The C-terminal RS-like domain of CF Im68 interacts with SR proteins. HeLa or human embryonic kidney 293 cells were transfected with pCG constructs expressing hTra2{beta}, SRp20, or 9G8. Whole cell extracts were incubated with either GST or the indicated GST fusion proteins (GST-25, GST-68RS, GST-68RRM, and GST-U2AF65) as described under "Experimental Procedures." Bound proteins were separated by SDS-PAGE and analyzed by Western blotting with an anti-T7 tag monoclonal antibody.

 
CF Im Localizes in a Punctate Pattern in the Nucleus—Several studies have addressed the subcellular distribution of components of the 3'-end-processing machinery. CstF64 and CPSF100 were found concentrated in foci adjacent to Cajal bodies that were termed "cleavage bodies" to reflect their content of pre-mRNA cleavage factors (28). Different 3'-end formation factors can also accumulate at sites of transcription (29). Despite being a polyadenylation factor, PABPN1 appears to localize in nuclear speckles (30). Speckles (also known as "interchromatin granule clusters") are subnuclear structures that are believed to serve as storage sites for splicing factors, including SR proteins (for review see Ref. 31). The RS domain is a major determinant for the subcellular localization of SR proteins to speckles, and it can also function as a nuclear localization signal (22, 33).

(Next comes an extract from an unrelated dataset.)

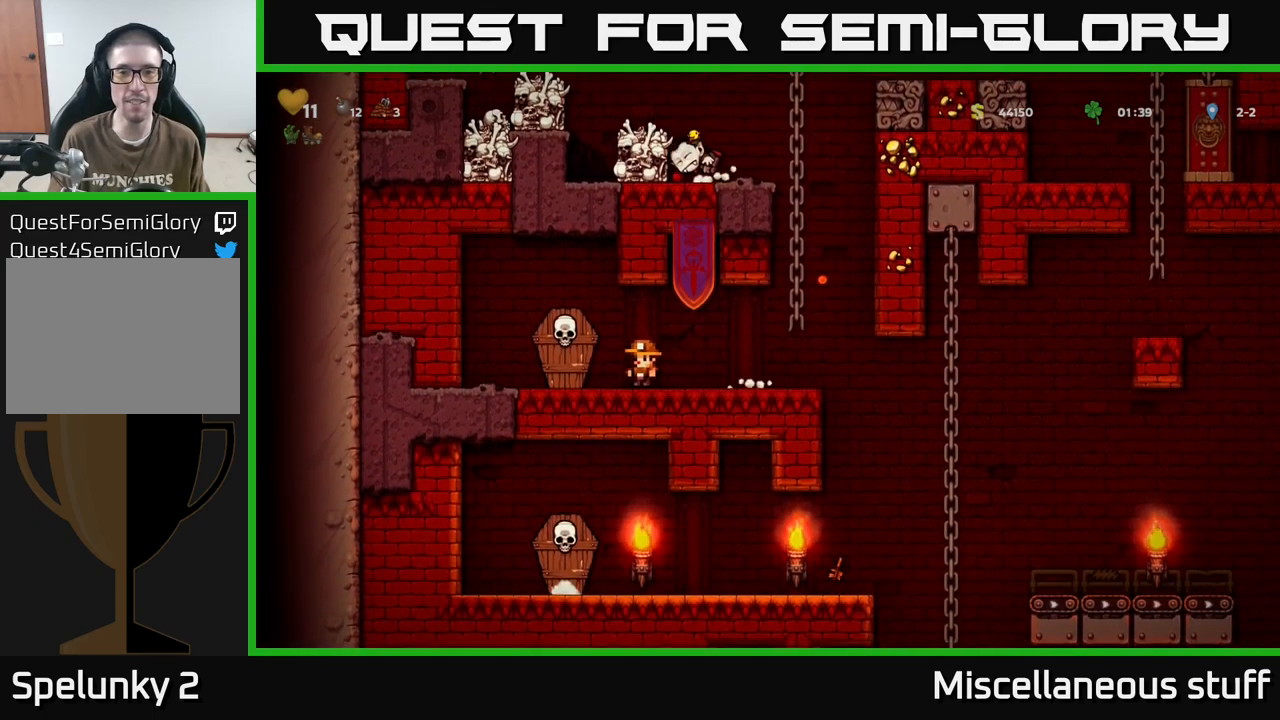
{"buttons": ["DPAD_UP"], "events": [[183, "A", "down"], [316, "DPAD_UP", "down"], [333, "A", "up"], [350, "DPAD_RIGHT", "up"]]}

Because of the similarity of CF Im large subunits and SR proteins, we wanted to determine their subcellular localization. Immunofluorescence microscopy with polyclonal antisera raised against the 25- and the 68-kDa CF Im subunits (11) revealed that endogenous CF Im is localized in the nucleoplasm with the exclusion of the nucleoli, with a granular distribution, and with concentration in few discrete foci (Fig. 6, c and c'). To confirm the staining pattern observed with the antibodies, we transiently expressed both CF Im subunits fused to the GFP. A portion of the transfected cell population expressed the GFP fusion proteins at very high levels and showed aberrant localization patterns. Therefore, we selected cells that expressed low levels of the GFP fusion proteins. In these cells, indirect immunofluorescence showed that, 20–24 h after transfection, the transiently expressed GFP-68 and GFP-25 localized exclusively to the nucleus with a diffuse pattern and, in addition, within a few distinct foci, in agreement with the localization observed with the specific antibodies (Fig. 6, b and b'). To determine whether these foci corresponded to cleavage bodies, we performed double-labeling experiments with a monoclonal antibody that specifically recognizes the 100-kDa subunit of CPSF (3). However, Fig. 7A shows that the foci detected with anti-CF Im68 do not correspond to cleavage bodies visualized by anti-CPSF100. This unexpected result prompted us to assay markers for known subnuclear compartments to clarify the nature of the CF Im foci. We used antibodies specific for p80 coilin to detect Cajal bodies (34) and for SC-35 to detect splicing speckles (35, 36). However, GFP-68 was neither localized to Cajal bodies (Fig. 7B, panels a–a'') nor to speckles (Fig. 7B, panels b–b'') but was always localized in close proximity to both of them. The observation that GFP-68 foci were adjacent to speckles prompted us to colocalize GFP-68 and the recently identified PSP1 protein (17). This protein accumulates in punctate subnuclear structures that are frequently localized adjacent to SC35 speckles and, therefore, are termed paraspeckles. Fig. 7B (panels c–c'') shows that GFP-68 and PSP1, at least partially, colocalize in paraspeckles.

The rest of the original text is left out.